4.2. Long-Term Trends of the Climate-Plague Nexus
Long-term trends between different variables suggested that human plague dynamics is sensitive to particular climatic situations, and economic attributes are potentially more consistent in influencing plague dynamics. To be more specific, the long-term trend of human plague activities with different predictors suggested that only temperature remained significant in correlating with plague outbreak patterns in cold and wet climate, whilst the effect of precipitation showed no significant relationship with plague directly in any sensitivity tests. Furthermore, the effect of temperature displayed no total or indirect relationship with plague outbreak when the climate is warm and dry. Similarly, the increasing temperature only promoted the drop of wheat price during cold and wet periods but made no significant impact on the wheat market when the climate was already warm and dry. In comparison, decreasing precipitation also contributed to the lowering of wheat price in cold and wet periods. On the one hand, the above long-term dynamics are consistent with and supportive of our SEM results. On the other hand, the pattern might also indicate that the direct/indirect/total effects of climate variation were spatio-temporally selective and variable-dependent. Thus, such reshaping of the idea of direct/indirect climate-plague nexus at the temporal domain might also be applicable in similar fashion at the spatial domain, or in a multi-scalar study [
51]. Second, the results suggested that cooling during cold times and growing wetness in wet times could stimulate plague outbreak.

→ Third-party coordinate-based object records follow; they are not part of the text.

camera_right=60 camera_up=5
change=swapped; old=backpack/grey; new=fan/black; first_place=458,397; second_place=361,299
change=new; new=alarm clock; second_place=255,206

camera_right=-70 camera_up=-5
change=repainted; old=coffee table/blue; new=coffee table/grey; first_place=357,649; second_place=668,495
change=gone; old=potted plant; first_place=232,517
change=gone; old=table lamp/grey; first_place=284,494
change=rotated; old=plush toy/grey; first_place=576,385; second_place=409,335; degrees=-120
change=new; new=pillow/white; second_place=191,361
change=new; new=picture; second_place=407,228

In a similar vein, extreme coldness and flooding were the contributors to plague outbreak in Europe [
2]. Third, to expand on the previous point, our result might have explained the insignificant climate-plague association in some other studies. To a large extent, the meticulous picture of the climate-plague association we obtained from this study was attributable to the centennial-scale historical panel data applied. Other studies that utilize shorter time frames or contemporary plague outbreak might unavoidably fall onto the “warm period”, which provided a null result, rejecting the legitimacy of climate-plague relationship.

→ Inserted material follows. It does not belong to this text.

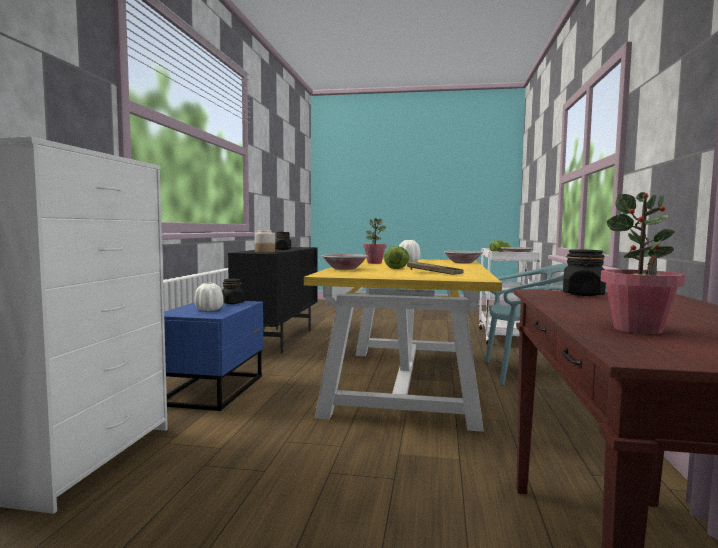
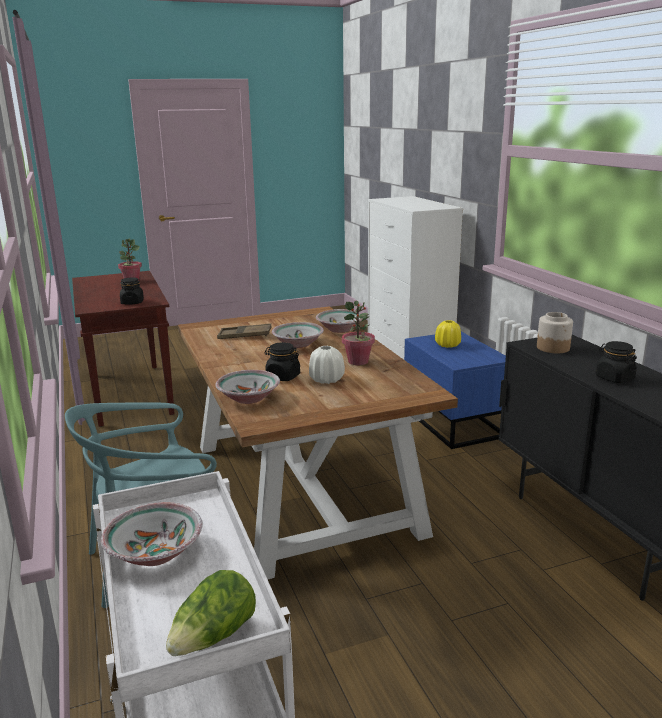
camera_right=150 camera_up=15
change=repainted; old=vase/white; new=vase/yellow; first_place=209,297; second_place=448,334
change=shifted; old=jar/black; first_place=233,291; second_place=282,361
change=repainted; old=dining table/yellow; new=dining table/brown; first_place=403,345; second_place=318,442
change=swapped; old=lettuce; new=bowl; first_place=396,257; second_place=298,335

In addition, both wheat price and CPI exhibited a positive relationship with human plague outbreak regardless of any climatic situations. The consistent relationship between economic parameters and plague might seem persuasive in confirming their dominant role in governing plague dynamics. Yet, one should also consider that plague dynamics, or any other pandemics, would certainly shock agricultural markets and living standards [
52]. Therefore, a cyclic correlation between epidemics and economic systems might reinforce each other, making their correlation become consistent and stable. Besides, factors such as wars, social turmoils, urbanizations, and famine could have a fundamental impact on both agricultural markets and infectious disease outbreak [
10]. Based simply on the analysis performed in this study, it remained unknown whether socio-economic variables were more important than climatic variables in driving plague dynamics, and that whether factors like wars and urbanization might play a part in climate-plague nexus. Yet, given that our analytic results could address the consistent significant correlation between economic changes and plague dynamics, further research for the aforementioned questions should be warranted. As our analysis focused on the long-term relationship of climate-plague nexus over a continental spatial unit, future study could be arranged at case studies in the modern context with a smaller spatial study unit to capture the potential variation of climate-plague nexus with a moving scalar window.